Thanks in advance for your help.

by aprefontaine

7 comments
  1. I am not a tax lawyer, but I do not think receiving money from a trust will be considered a gift. Yes, the amount is the total amount, so no double dipping.

  2. Trusts are transparent in Japan, i.e. regardless of the distribution instructions they will be considered to have received the total amount one shot upon your death.

    But first, are you sure you have enough money that they would even have any tax to pay when inheriting? The way basic exemptions work is very advantageous to Japanese heirs when the deceased is a foreigner living outside Japan and most of the inheritors are also outside of Japan.

  3. >Is the yearly gift exemption of 1.1 million yen the maximum gifts that a person can receive in a year or the maximum that they can receive from one person? So would another option be to have my wife send yearly gifts in addition to the trust?

    Unlike in America where each person can give as many people as they want $16k/year without it counting against their lifetime giving allowance, Japan does this based on the recipient. So adding your wife into the equation as a giver doesn’t help anything.

    Where your wife does help is that she is a statutory heir of yours and thus increases the deductible before any taxes apply. Also, eventually she might pass away as well giving another chance to pass on an inheritance.

  4. There’s no magic here. have your kids leave 10 years before your death or they will pay tax.

  5. > Would this type of setup avoid inheritance tax until they receive the balance at age 35?

    No. Becoming a beneficiary of a trust triggers a gift tax liability, even if the trust has not made distributions. See [here](https://www.nta.go.jp/taxes/shiraberu/taxanswer/zoyo/4427.htm).

    For this reason, trusts are not typically used for Japanese gift/inheritance minimization purposes.

    > Is the yearly gift exemption of 1.1 million yen the maximum gifts that a person can receive in a year or the maximum that they can receive from one person?

    It is the basic deduction applicable to the total of all gifts received by the taxpayer. The number of donors is irrelevant.

    > Is there anything special that an executor should be aware of when sending an inheritance to Japan?

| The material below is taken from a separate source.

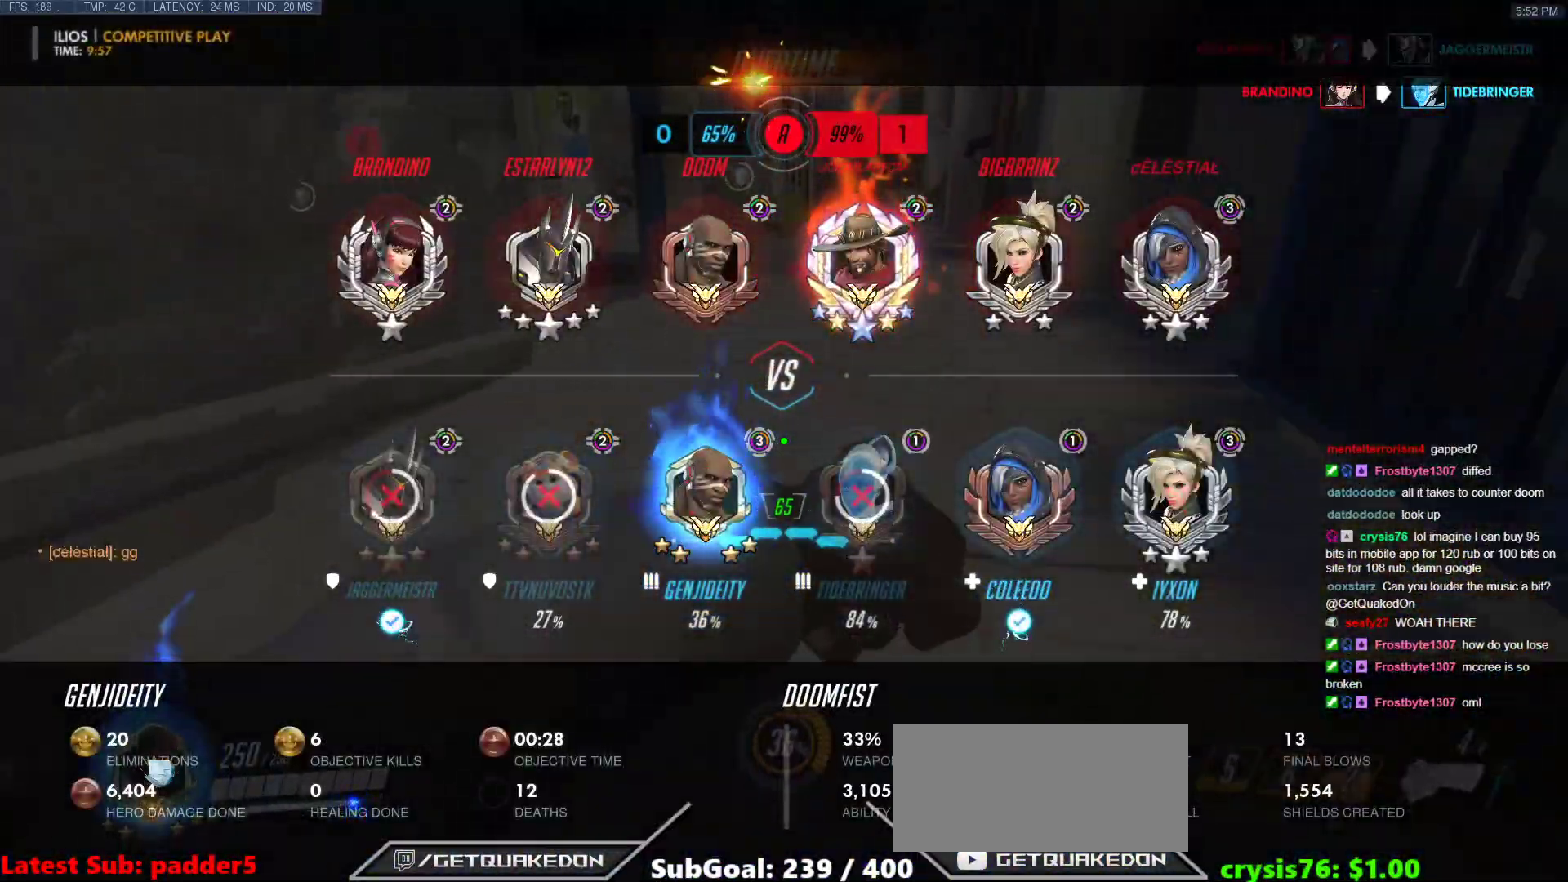
{"keys": ["w"], "mouse": [], "events": [[83, "space", "down"], [233, "space", "up"]]}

    Inheritance tax returns are due 10 months after the relevant death, even if the executor has not finished distributing the estate. So it would be in the interest of any Japan-resident heirs for the executor to distribute their portion of the estate as soon as possible after the death, to give them sufficient time to evaluate their Japanese tax liability, prepare an inheritance tax return, etc.

    If you really want to make things as simple as possible for your nephews, you could consider hiring a Japanese tax accountant (税理士) prior to your death, to get advice regarding the type of documentation that would be needed in order for your nephews to file an inheritance tax return.